Impertinencia de la relación del Estado con los agentes culturales *




Por
Richard Muñoz Ojeda

La historia reciente nos dice que antes de la dictadura la cuestión cultural fluía más naturalmente, los teatros se llenaban, no había IVA al libro, existían asignaciones directas e inclusive el Estado mediante la editorial Quimantú distribuía libros por doquier y a un muy bajo costo.

Durante los 17 años de oscurantismo, hablar de cultura era como hablar de derechos laborares para los empresarios. Se anularon todo tipo de manifestaciones, ya sea por la muerte de los artistas, por su persecución o bien por que éstos abandonaron el país buscando salvar su vida y continuar su desarrollo artístico-cultural.

Las únicas expresiones validadas eran aquellas de claro sentimiento tradicional, campestre o, por el otro lado, el cultivo de una expresión artística de elite. Recién en la segunda mitad de la década del ’80, comenzaron a brotar signos de cultura bajo el paraguas de luchar contra la dictadura y en donde se hacía mucho más difícil acallar estas voces.

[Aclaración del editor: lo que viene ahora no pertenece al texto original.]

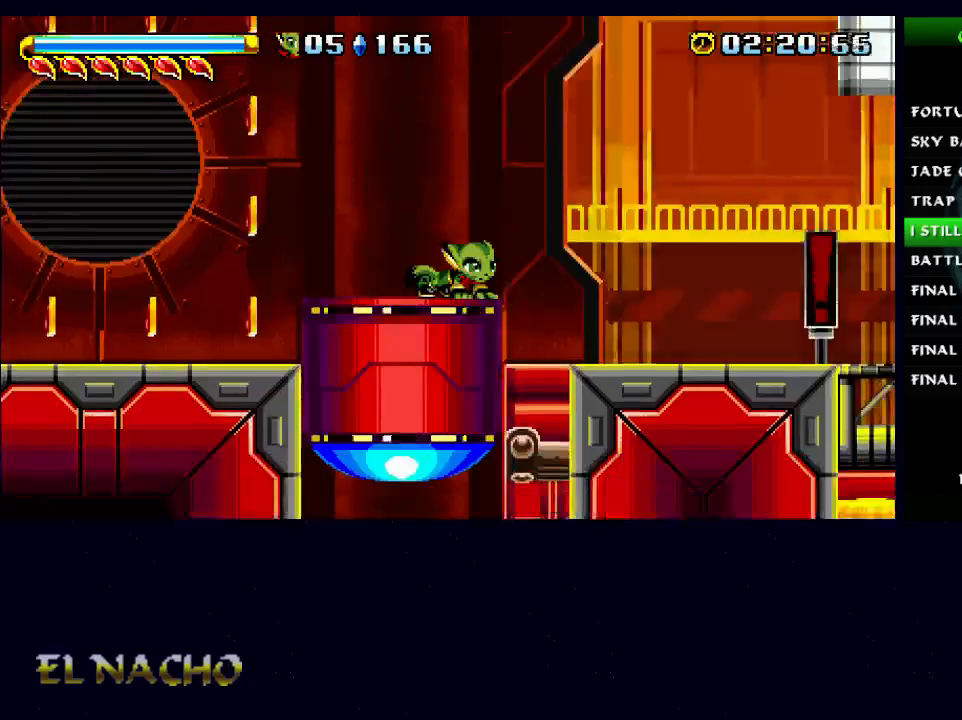
{"dt_ms": 500, "buttons": [], "left_stick": "center", "right_stick": "center", "events": [[100, "A", "up"], [133, "left_stick", "center"]]}
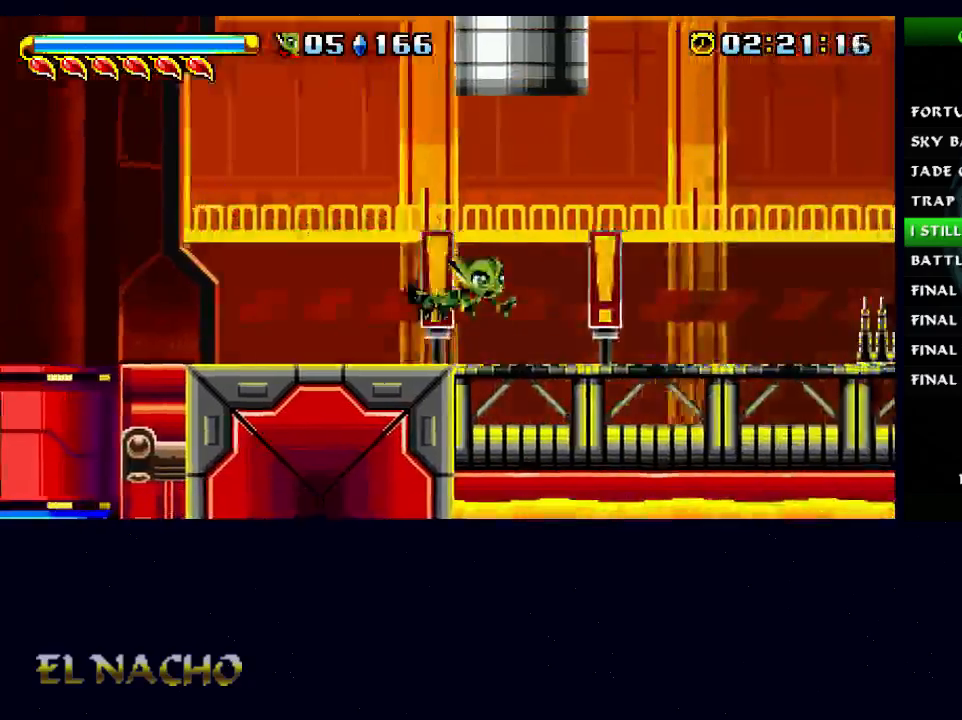
{"dt_ms": 500, "buttons": [], "left_stick": "center", "right_stick": "center", "events": [[167, "A", "down"], [433, "A", "up"]]}
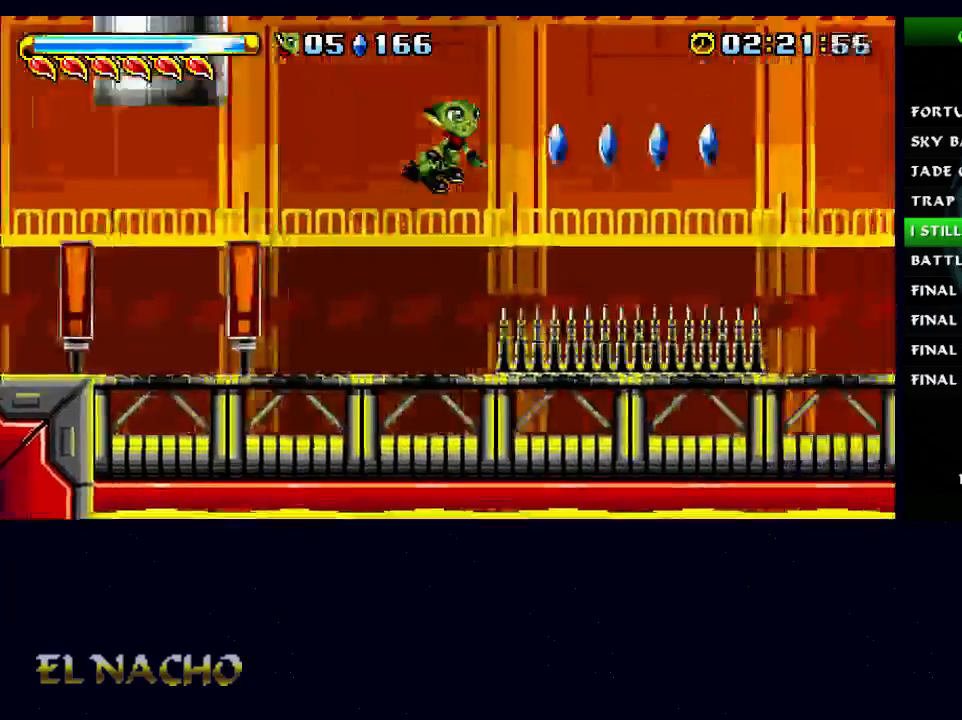
{"dt_ms": 1000, "buttons": [], "left_stick": "center", "right_stick": "center"}
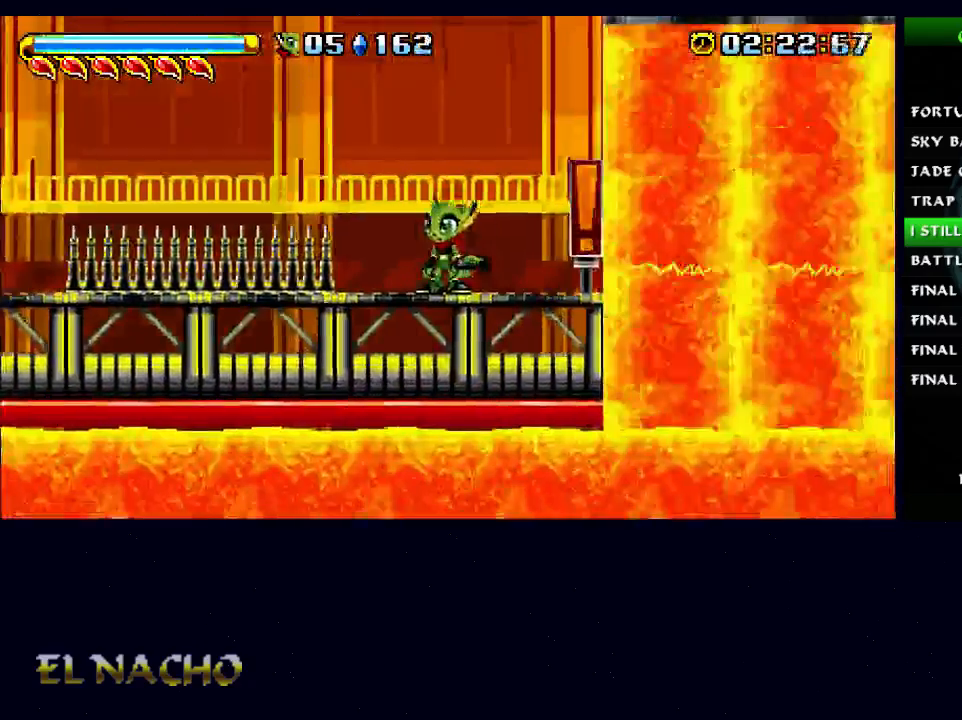
{"dt_ms": 500, "buttons": [], "left_stick": "center", "right_stick": "center", "events": [[200, "A", "down"], [500, "A", "up"]]}
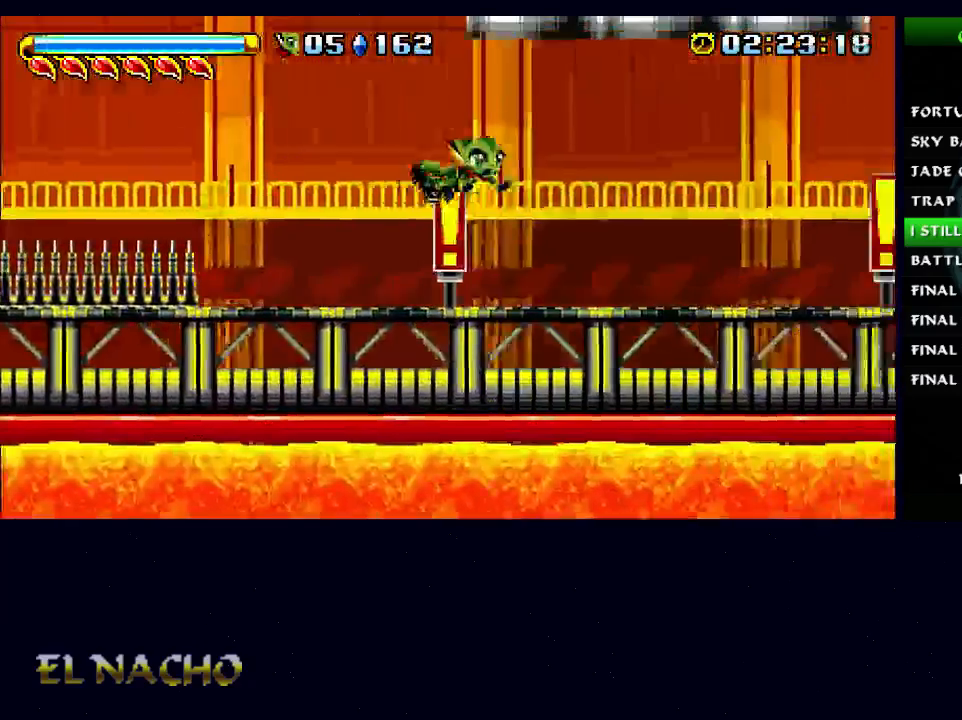
{"dt_ms": 500, "buttons": [], "left_stick": "center", "right_stick": "center", "events": []}
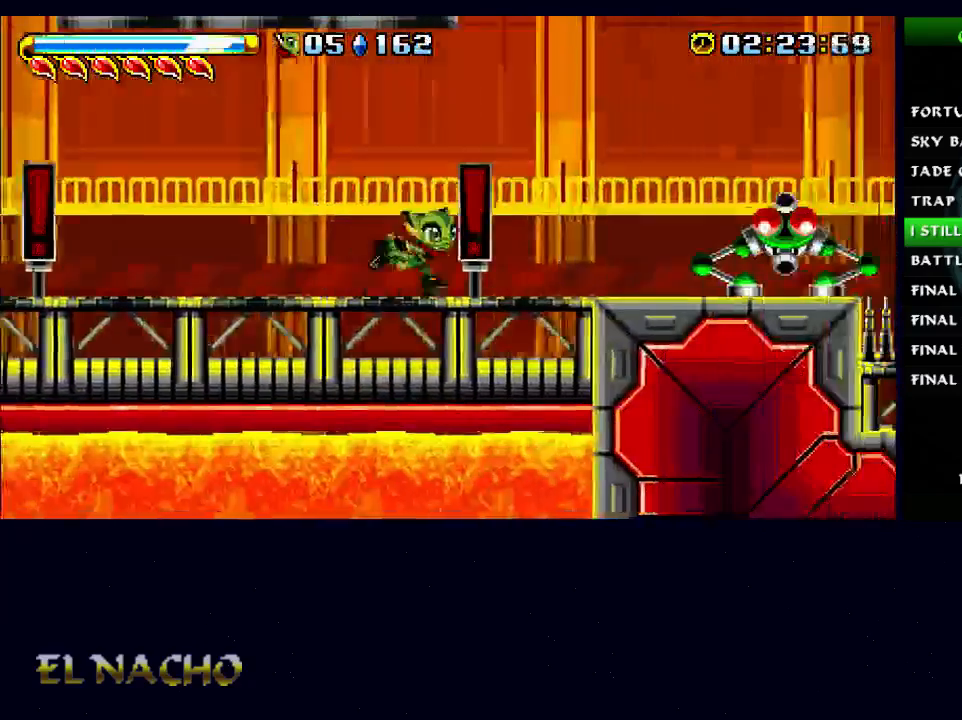
{"dt_ms": 500, "buttons": ["A"], "left_stick": "center", "right_stick": "center", "events": [[267, "A", "down"], [300, "left_stick", "down"], [467, "left_stick", "center"]]}
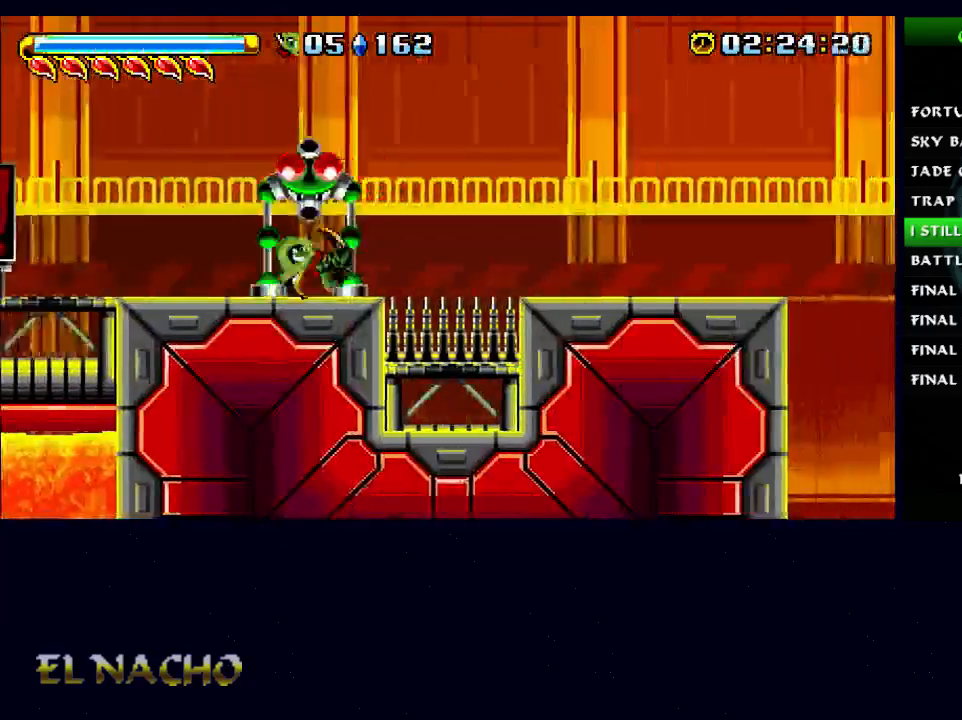
{"dt_ms": 500, "buttons": [], "left_stick": "center", "right_stick": "center", "events": [[33, "A", "up"], [33, "X", "down"], [133, "X", "up"], [267, "A", "down"], [433, "A", "up"]]}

Con la llegada de la Concertación al poder en los años ’90, nace tímidamente el Fondo Nacional de Desarrollo de las Artes, Fondart, el que funcionó por 10 largos años plagado de críticas y reticencias de parte de los artistas y gestores culturales, los que vilipendiaban dicho mecanismo de financiamiento, alegando que siempre recaía en los mismos, que los recursos eran escasos y que no estaban dispuestos a integrar su proceso creativo a un formulario racional, el proyecto (ver recuadro).

En este sentido, Justo Pastor Mellado señala que “el modelo del formulario instala una conceptualización implícita que ritualiza su subordinación a la proyectualidad. Esto puede ser más o menos grave de acuerdo a las áreas en que se postula. El Estado, solo desde el poder de gestión de los formularios, define los límites de la creación, estableciendo el triángulo propositor de Objetivos-Fundamentos-Descripción”.

Sin embargo, con el correr de los años los artistas y los no tanto, se han ido amoldando a este sistema preconcebido y han tomado inusitado valor los expertos en proyectos, los que se vanaglorian diciendo que un proyecto coherente es un proyecto aprobado.

El meollo del asunto

Desde el año 2004 se instaura en Chile la nueva Institucionalidad Cultural que en un comienzo había mantenido la misma fatídica sigla de financiamiento, Fondart, pero en el corto andar, se esclareció el panorama para las autoridades y decidieron englobar todo el paquete cultural bajo el concepto de “Fondos Culturales” que aglutina todo el andamiaje de posibles postulaciones y áreas de expresión cultural.

No obstante, los problemas de fondo aún se mantienen y dicen relación a la insistencia de hablar de “Industria cultural”, la que si bien la quieren aplicar a la música, cine y libro; estos parámetros no serían homologables a regiones.

El concepto Industria Cultural nació en la década del ‘40 en un texto de los críticos de la Escuela de Frankfurt, Adorno y Horkheimer, que despotricaban en contra de cómo se quería pensar a la cultura, como una mercancía. “Por qué la humanidad, en vez de alcanzar un estado verdaderamente humano, se hunde en una nueva forma de barbarie”[1].

Si bien estos juicios pueden aparentar ciertos prejuicios, lo cierto es que si hablamos de Industria, se deben seguir una serie de pasos para que el producto –obra de arte u otra expresión- tenga un legítimo recorrido, es decir, se debe respetar una determinada cadena de valor y al no respetarla, se rompe la cadena que es lo que finalmente sucede actualmente.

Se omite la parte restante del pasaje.